立ち上がって、2人の間を引き裂くようにひかるの腕を掴んだ。




やっぱり無理。




他のオトコと一緒にいる姿見ても





諦めるなんて無理。






「な、なに…、」



「話す時間が欲しい。」




目を泳がせるひかるに、隣のやつが言った。



「……行って来いよ。」






なにそれ、彼氏の余裕…?




勝算なんてゼロなくせに、いっちょまえに嫉妬だけはする俺の心。







なぁひかる。



ひかるだけしか見てないって、何度だって証明するから。



また俺だけを見てくれるまで、どんなに辛くても努力するから。







もう一回だけ、傍にいて欲しい。











「…わかった。

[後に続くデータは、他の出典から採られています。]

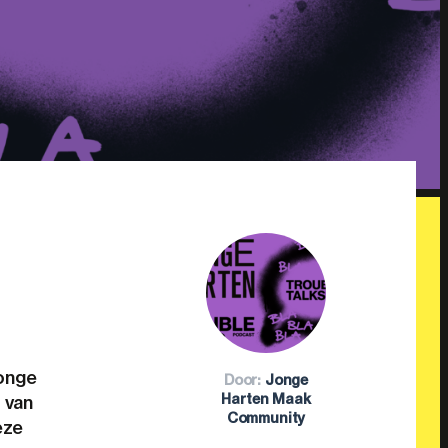
Jonge
Door:
Jonge
Harten Maak
 van
Community
eze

」






渋々頷いたひかるに少しだけホッとする。






八田に断りもせずに、2人で店の外へ出た。








柔らかい、懐かしいひかるの手のひらの感触…





無性に、泣きそうになった。







「…ひかる、八田とはただ会社が一緒なだけだから。今日もたまたま飲みに来ただけ。」





「…あたしには関係無いよ。」






突き放されて、また胸が刺されたように痛む。






そうだよな、ひかるにはもう関係ない…。